An additional $64,400 has been earmarked for eight, possibly more, rental housing projects downtown, specifically the second floor of business sites.

And approximately $350,000 will be awarded for rehabilitating 18 existing owner-occupied housing for low- to moderate-income residents in Park Rapids, Akeley and the county at large.

The remaining funds will cover administrative costs, the Hubbard County Housing and Redevelopment Authority will administer the projects with direction from the Headwaters Regional Development Commission.

An environmental review is currently underway for the downtown Park Rapids projects with formal applications expected to be sent in early June, Collins said.

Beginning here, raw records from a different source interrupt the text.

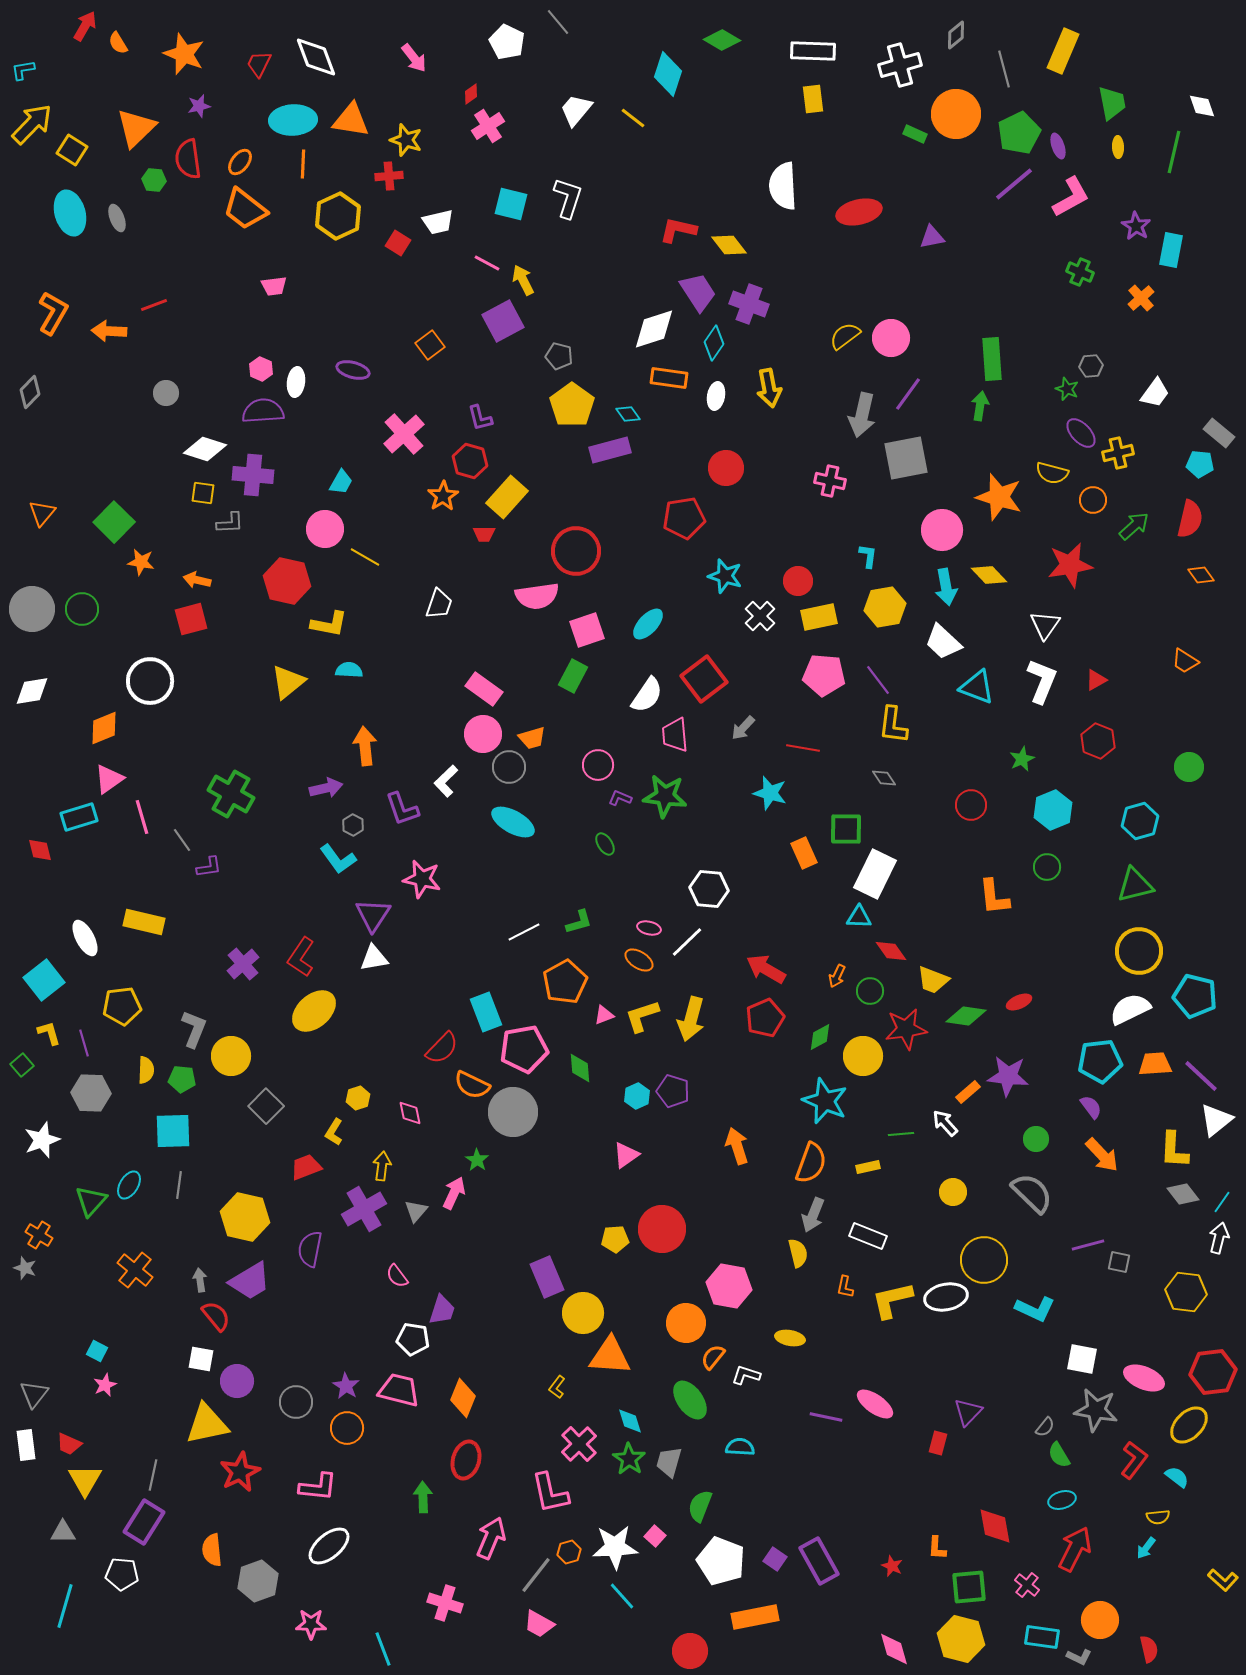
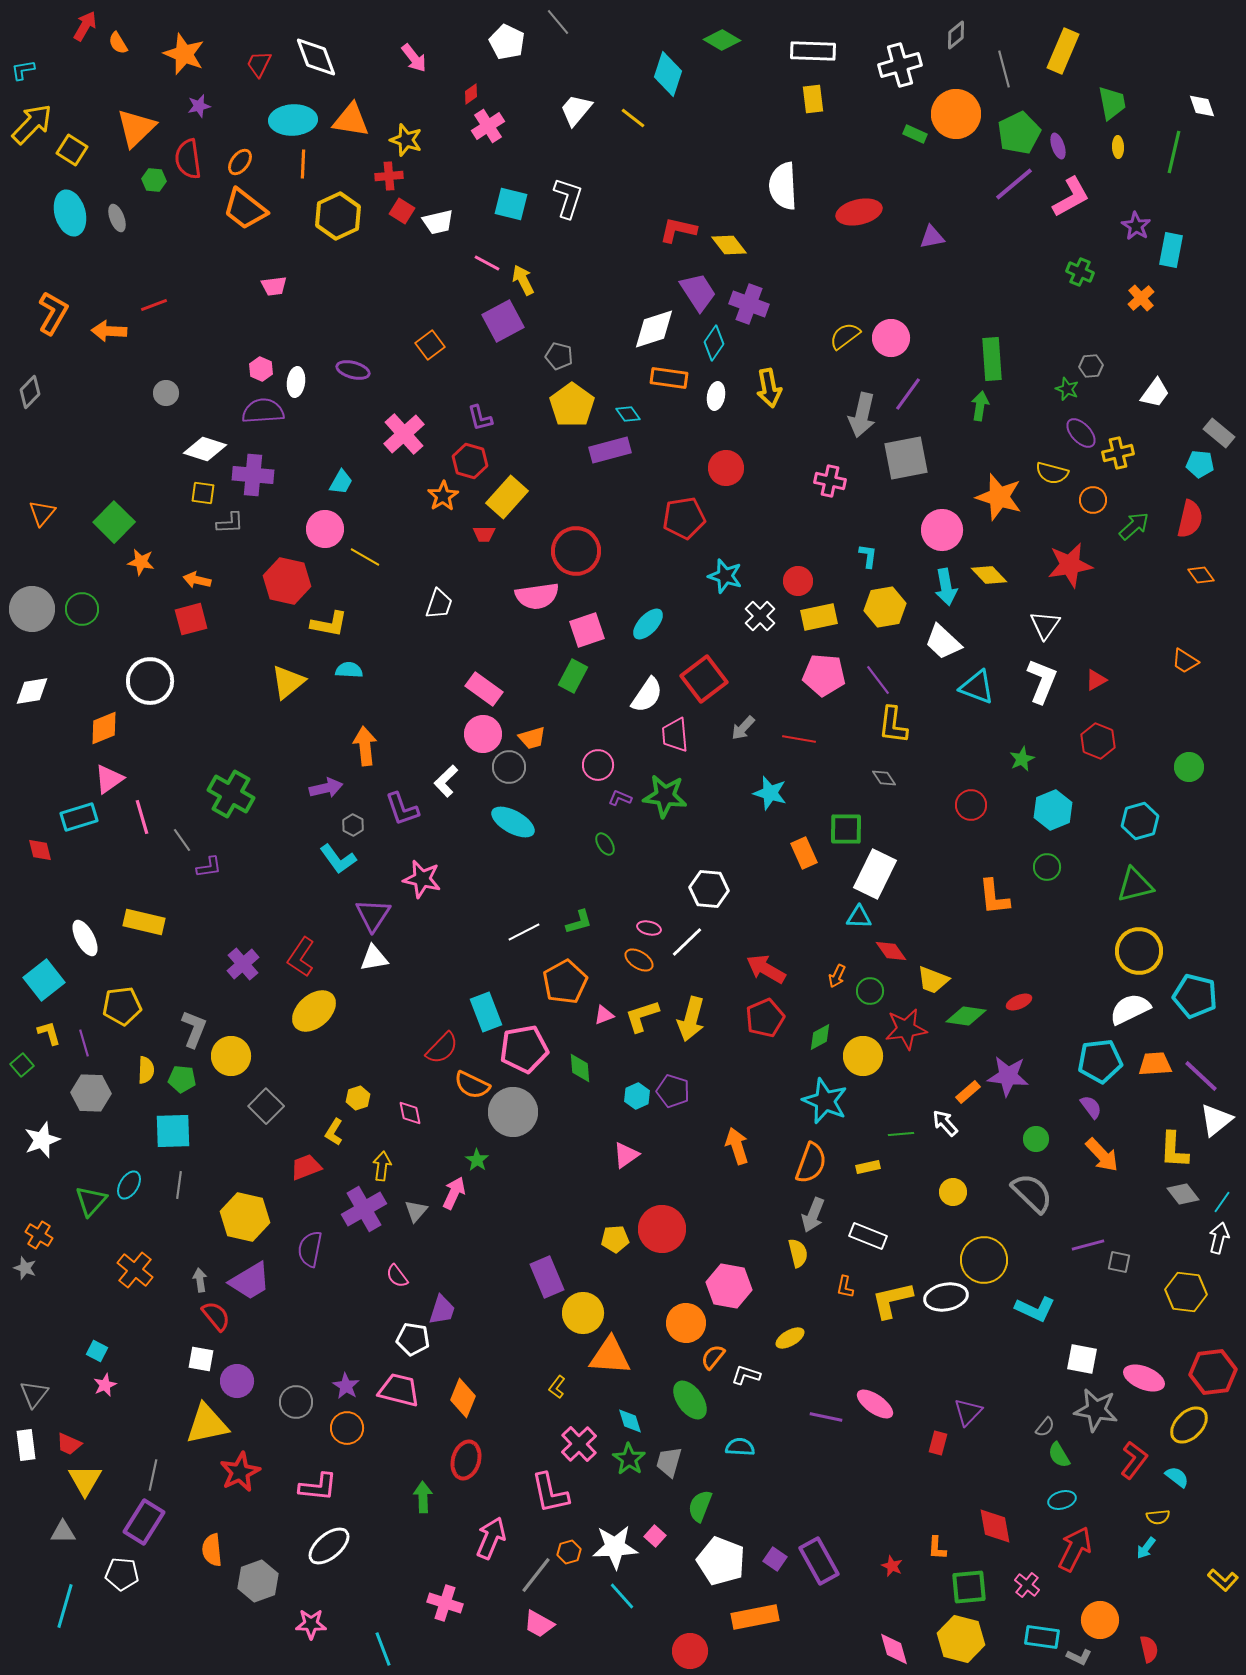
red square at (398, 243): moved 4 px right, 32 px up
red line at (803, 748): moved 4 px left, 9 px up
yellow ellipse at (790, 1338): rotated 40 degrees counterclockwise
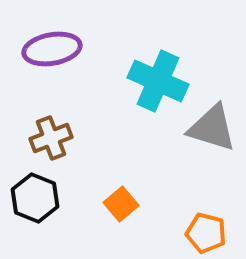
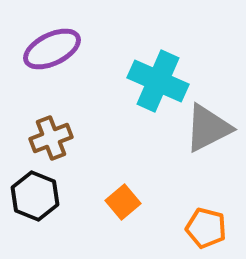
purple ellipse: rotated 16 degrees counterclockwise
gray triangle: moved 4 px left; rotated 44 degrees counterclockwise
black hexagon: moved 2 px up
orange square: moved 2 px right, 2 px up
orange pentagon: moved 5 px up
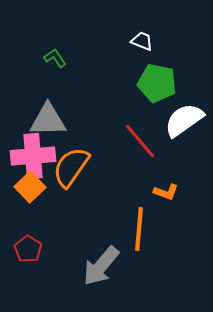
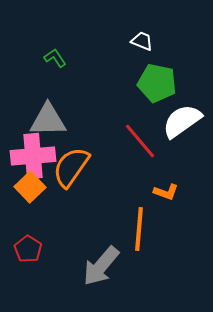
white semicircle: moved 2 px left, 1 px down
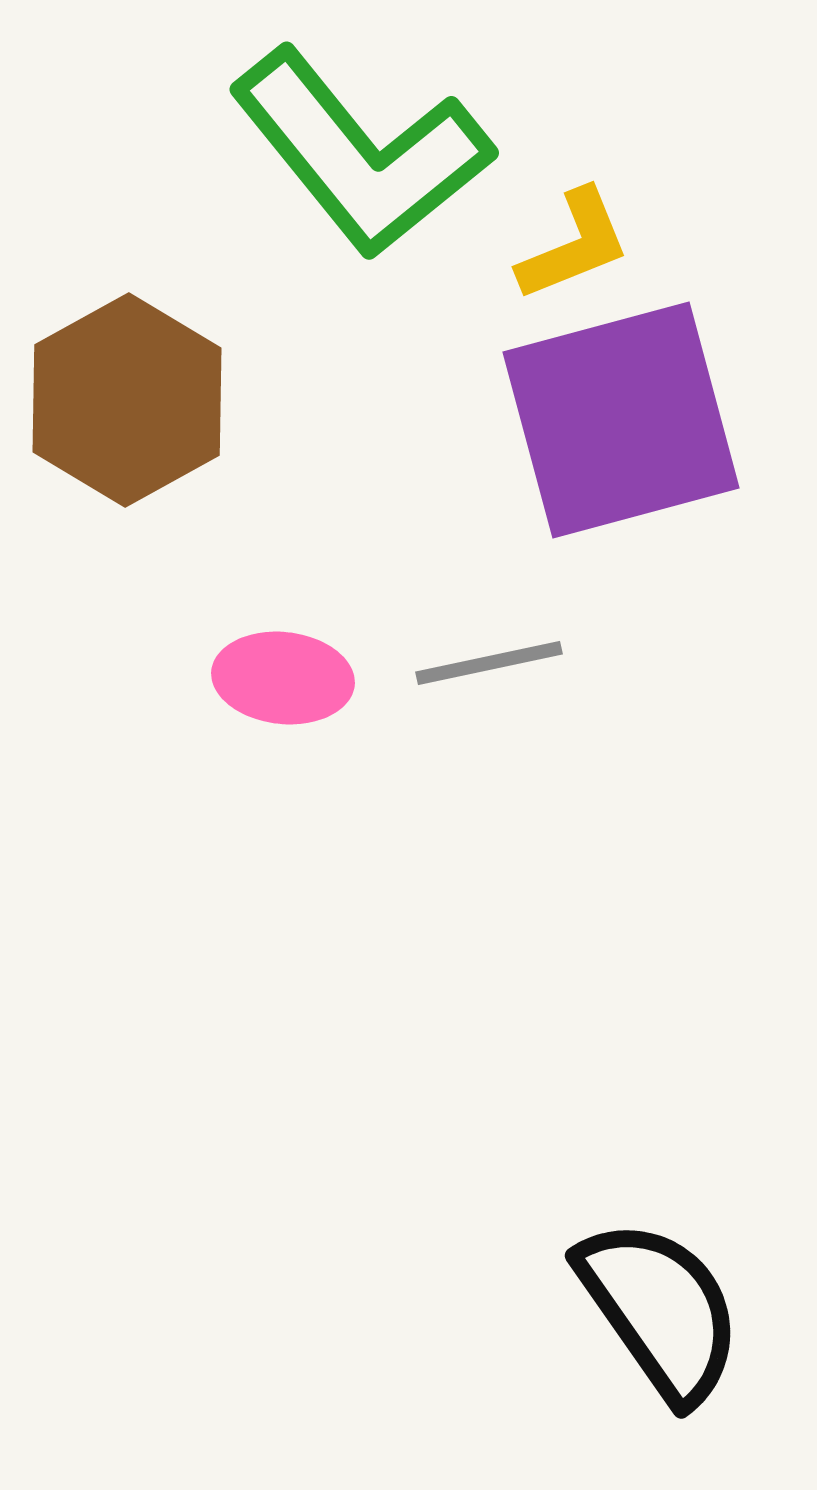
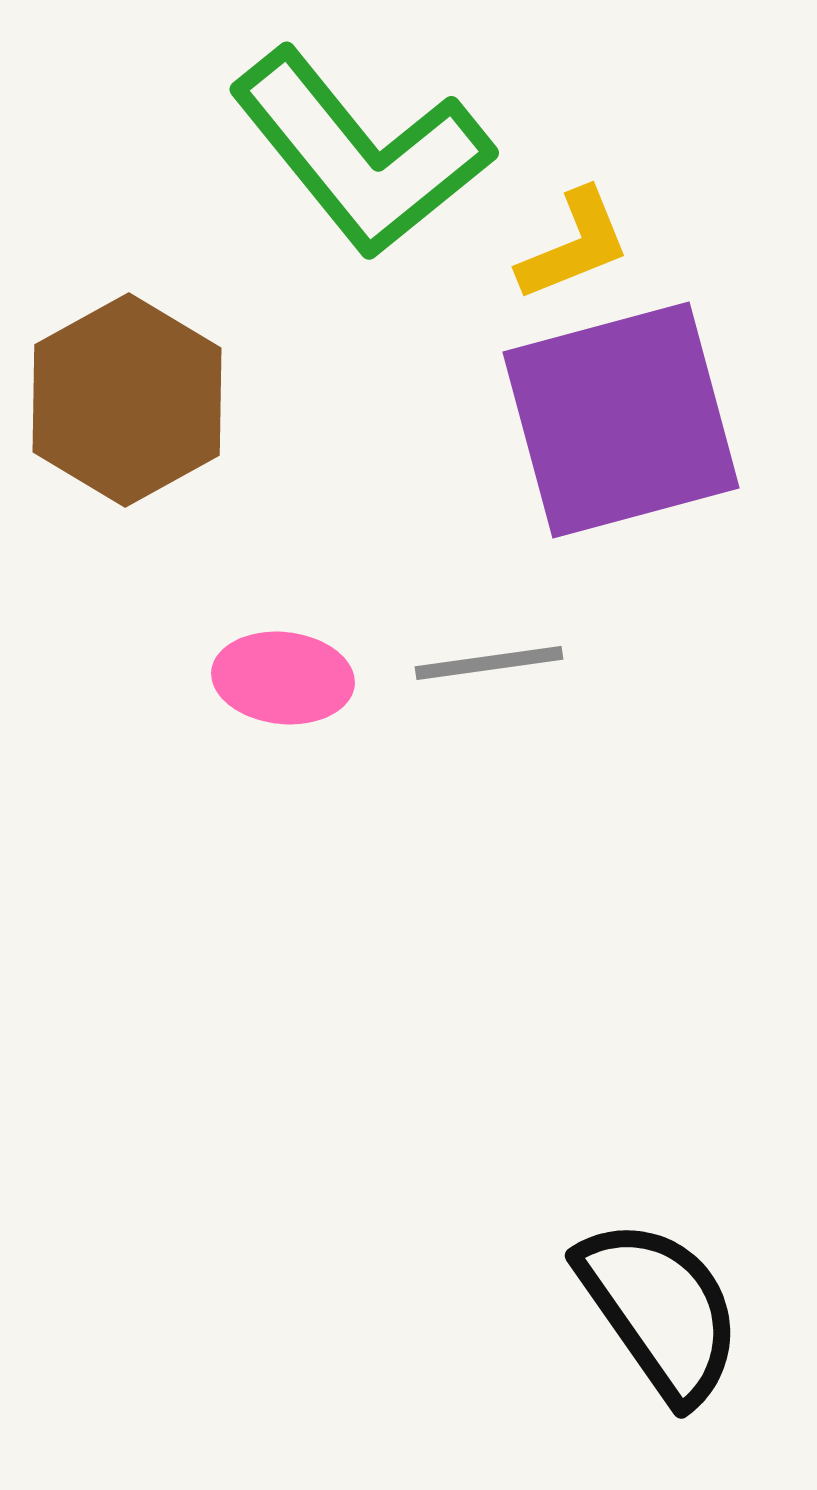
gray line: rotated 4 degrees clockwise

The proposals will then be reviewed and ranked, with criteria established for selection.

Businesses that have pre-applied and those showing the ability for the project to be completed in a timely manner are more likely to be funded, Collins said.

Up to half of the amount can be loaned for the commercial and rental rehabilitation projects with a maximum of $40,000.

The no-interest loans will be totally forgiven if the owner retains the property for 10 years. If the property is sold within four years, 100 percent of the loan must be repaid. After that, the amount forgiven is prorated on a monthly basis up to 10 years.

The funds may be used for building facades, structural improvements, meeting code, roofs, heating and cooling or plumbing upgrades. Interior remodeling costs, such as carpet, are not included.

Collins anticipates the city could receive additional funding if the grant is effectively administered and the city demonstrates a need for more funds.

In addition to the grant, 40 downtown businesses have signed up for a Lighting Blitz PowerGrant, Rep. Brita Sailer, DFL-Park Rapids successfully directing stimulus funds totaling $100,000 for environmental efficiency programs in the city.

Minnesota Power has been conducting walk-throughs in city businesses to identify lighting recommendations.

Loans of up to $5,000 may be accessed through the local banks and the credit union. There is $100,000 available, half the funding from Minnesota Power, half from the Office of Energy Security. The city administers the revolving loan fund.

The projects have an estimated three-year - or less - payback rate.

Park Rapids HRA will administer a $50,000 appliance rebate program and a buy-down for the cost of residential energy audits.

And a facelift could be on the horizon for Main street enterprises.

As part of the downtown improvement project, several businesses expressed a need for facade improvements.

With the aid of a $15,000 grant from the Hewitt family, Paul Richards of Widseth Smith Nolting was hired to conduct research on Park Rapids' history via photographs and sketches.

He then rendered drawings of updated storefronts, with a quaint village-style appeal, and compiled materials needed for the projects.

The improvements, Collins said, are under consideration by the business owners, with further loan or grant funding possibly to be sought for projects.